__What is expected__: Could you repeat all of the entries word for word, minus any pictures?

== Information provided

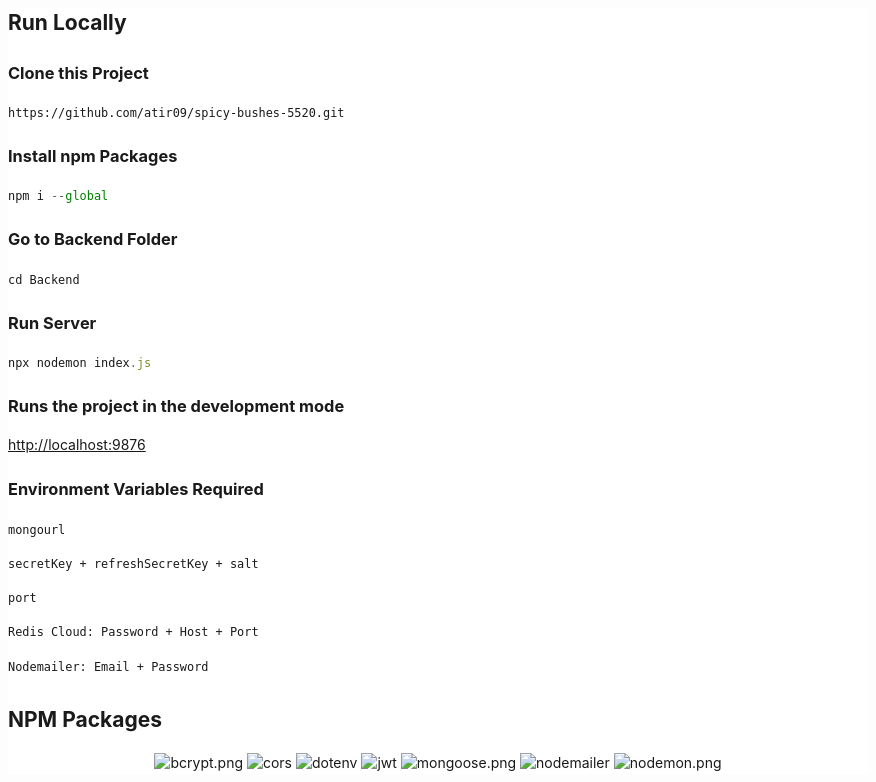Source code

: ## Run Locally
### Clone this Project

```
https://github.com/atir09/spicy-bushes-5520.git
```

### Install npm Packages

```javascript
npm i --global
```

### Go to Backend Folder
```javascript
cd Backend
```

### Run Server
```javascript
npx nodemon index.js
```
### Runs the project in the development mode

[http://localhost:9876](http://localhost:9876)


### Environment Variables Required
`mongourl`

`secretKey + refreshSecretKey + salt`

`port`

`Redis Cloud: Password + Host + Port`

`Nodemailer: Email + Password`

## NPM Packages
<p align = "center">
<img src="https://repository-images.githubusercontent.com/139898859/9617c480-81c2-11ea-94fc-322231ead1f0" alt="bcrypt.png" width="70" height="50"/>
<img src="https://github.com/faraz412/cozy-passenger-4798/blob/main/Frontend/Files/cors.png?raw=true" alt="cors" width="70" height="50"/>
<img src="https://github.com/faraz412/cozy-passenger-4798/blob/main/Frontend/Files/download.png?raw=true" alt="dotenv" width="60" height="50"/>
<img src="https://github.com/faraz412/cozy-passenger-4798/blob/main/Frontend/Files/JWT.png?raw=true" alt="jwt" width="70" height="50"/>
<img src="https://4008838.fs1.hubspotusercontent-na1.net/hubfs/4008838/mogoose-logo.png" alt="mongoose.png" width="70" height="70"/>     
<img src="https://i0.wp.com/community.nodemailer.com/wp-content/uploads/2015/10/n2-2.png?fit=422%2C360&ssl=1" alt="nodemailer" width="50" height="70"/>
<img src="https://user-images.githubusercontent.com/13700/35731649-652807e8-080e-11e8-88fd-1b2f6d553b2d.png" alt="nodemon.png" width="50" height="50"/>
</p>
   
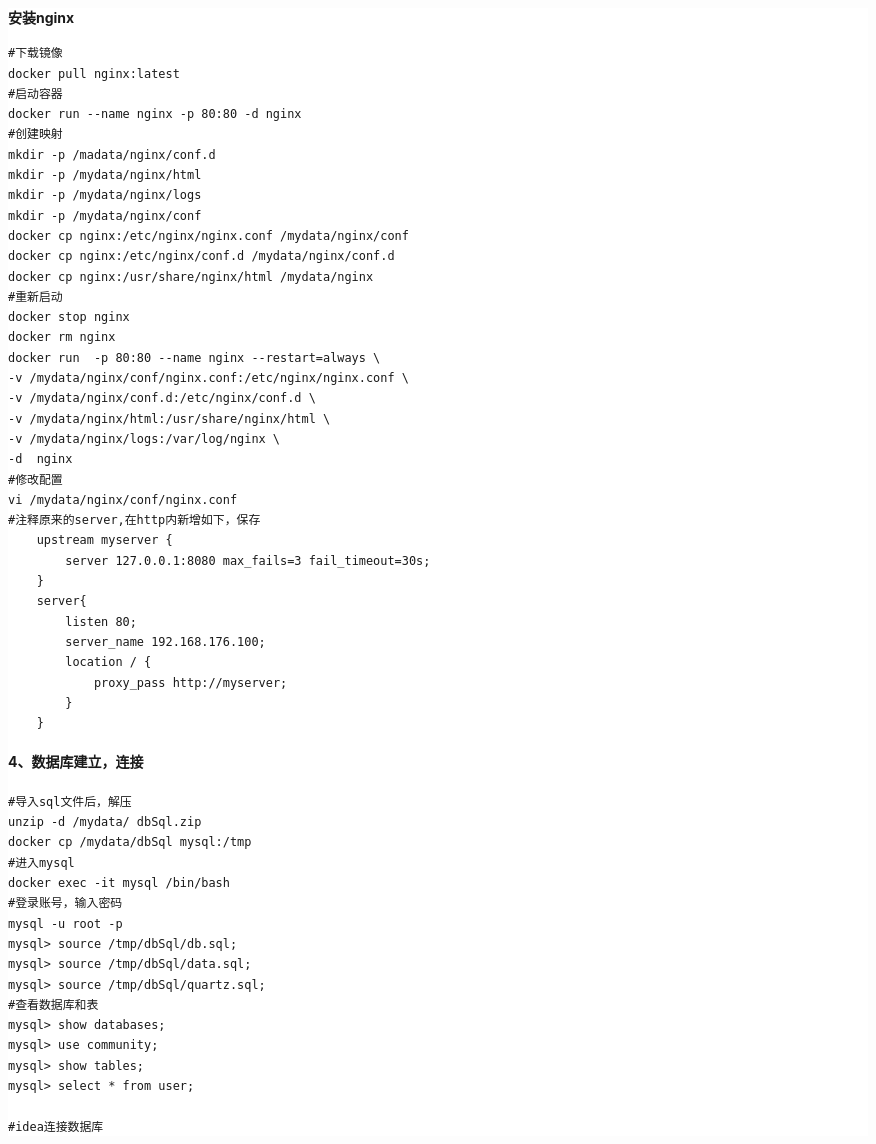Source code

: 

**安装nginx**

```shell
#下载镜像
docker pull nginx:latest
#启动容器
docker run --name nginx -p 80:80 -d nginx
#创建映射
mkdir -p /madata/nginx/conf.d 
mkdir -p /mydata/nginx/html
mkdir -p /mydata/nginx/logs
mkdir -p /mydata/nginx/conf
docker cp nginx:/etc/nginx/nginx.conf /mydata/nginx/conf
docker cp nginx:/etc/nginx/conf.d /mydata/nginx/conf.d
docker cp nginx:/usr/share/nginx/html /mydata/nginx
#重新启动
docker stop nginx 
docker rm nginx
docker run  -p 80:80 --name nginx --restart=always \
-v /mydata/nginx/conf/nginx.conf:/etc/nginx/nginx.conf \
-v /mydata/nginx/conf.d:/etc/nginx/conf.d \
-v /mydata/nginx/html:/usr/share/nginx/html \
-v /mydata/nginx/logs:/var/log/nginx \
-d  nginx
#修改配置
vi /mydata/nginx/conf/nginx.conf
#注释原来的server,在http内新增如下，保存
    upstream myserver {
      	server 127.0.0.1:8080 max_fails=3 fail_timeout=30s;
    }
	server{
    	listen 80;
    	server_name 192.168.176.100;
    	location / {
            proxy_pass http://myserver;
     	}
	}
```



#### 4、数据库建立，连接

```shell
#导入sql文件后，解压
unzip -d /mydata/ dbSql.zip
docker cp /mydata/dbSql mysql:/tmp
#进入mysql
docker exec -it mysql /bin/bash
#登录账号，输入密码
mysql -u root -p
mysql> source /tmp/dbSql/db.sql;
mysql> source /tmp/dbSql/data.sql;
mysql> source /tmp/dbSql/quartz.sql;
#查看数据库和表
mysql> show databases;
mysql> use community;
mysql> show tables;
mysql> select * from user;

#idea连接数据库
```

====

__Output__:
Source code

: ## Run Locally
### Clone this Project

```
https://github.com/atir09/spicy-bushes-5520.git
```

### Install npm Packages

```javascript
npm i --global
```

### Go to Backend Folder
```javascript
cd Backend
```

### Run Server
```javascript
npx nodemon index.js
```
### Runs the project in the development mode

[http://localhost:9876](http://localhost:9876)


### Environment Variables Required
`mongourl`

`secretKey + refreshSecretKey + salt`

`port`

`Redis Cloud: Password + Host + Port`

`Nodemailer: Email + Password`

## NPM Packages
<p align = "center">
<img src="https://repository-images.githubusercontent.com/139898859/9617c480-81c2-11ea-94fc-322231ead1f0" alt="bcrypt.png" width="70" height="50"/>
<img src="https://github.com/faraz412/cozy-passenger-4798/blob/main/Frontend/Files/cors.png?raw=true" alt="cors" width="70" height="50"/>
<img src="https://github.com/faraz412/cozy-passenger-4798/blob/main/Frontend/Files/download.png?raw=true" alt="dotenv" width="60" height="50"/>
<img src="https://github.com/faraz412/cozy-passenger-4798/blob/main/Frontend/Files/JWT.png?raw=true" alt="jwt" width="70" height="50"/>
<img src="https://4008838.fs1.hubspotusercontent-na1.net/hubfs/4008838/mogoose-logo.png" alt="mongoose.png" width="70" height="70"/>     
<img src="https://i0.wp.com/community.nodemailer.com/wp-content/uploads/2015/10/n2-2.png?fit=422%2C360&ssl=1" alt="nodemailer" width="50" height="70"/>
<img src="https://user-images.githubusercontent.com/13700/35731649-652807e8-080e-11e8-88fd-1b2f6d553b2d.png" alt="nodemon.png" width="50" height="50"/>
</p>
   
Source code

: 

**安装nginx**

```shell
#下载镜像
docker pull nginx:latest
#启动容器
docker run --name nginx -p 80:80 -d nginx
#创建映射
mkdir -p /madata/nginx/conf.d 
mkdir -p /mydata/nginx/html
mkdir -p /mydata/nginx/logs
mkdir -p /mydata/nginx/conf
docker cp nginx:/etc/nginx/nginx.conf /mydata/nginx/conf
docker cp nginx:/etc/nginx/conf.d /mydata/nginx/conf.d
docker cp nginx:/usr/share/nginx/html /mydata/nginx
#重新启动
docker stop nginx 
docker rm nginx
docker run  -p 80:80 --name nginx --restart=always \
-v /mydata/nginx/conf/nginx.conf:/etc/nginx/nginx.conf \
-v /mydata/nginx/conf.d:/etc/nginx/conf.d \
-v /mydata/nginx/html:/usr/share/nginx/html \
-v /mydata/nginx/logs:/var/log/nginx \
-d  nginx
#修改配置
vi /mydata/nginx/conf/nginx.conf
#注释原来的server,在http内新增如下，保存
    upstream myserver {
      	server 127.0.0.1:8080 max_fails=3 fail_timeout=30s;
    }
	server{
    	listen 80;
    	server_name 192.168.176.100;
    	location / {
            proxy_pass http://myserver;
     	}
	}
```



#### 4、数据库建立，连接

```shell
#导入sql文件后，解压
unzip -d /mydata/ dbSql.zip
docker cp /mydata/dbSql mysql:/tmp
#进入mysql
docker exec -it mysql /bin/bash
#登录账号，输入密码
mysql -u root -p
mysql> source /tmp/dbSql/db.sql;
mysql> source /tmp/dbSql/data.sql;
mysql> source /tmp/dbSql/quartz.sql;
#查看数据库和表
mysql> show databases;
mysql> use community;
mysql> show tables;
mysql> select * from user;

#idea连接数据库
```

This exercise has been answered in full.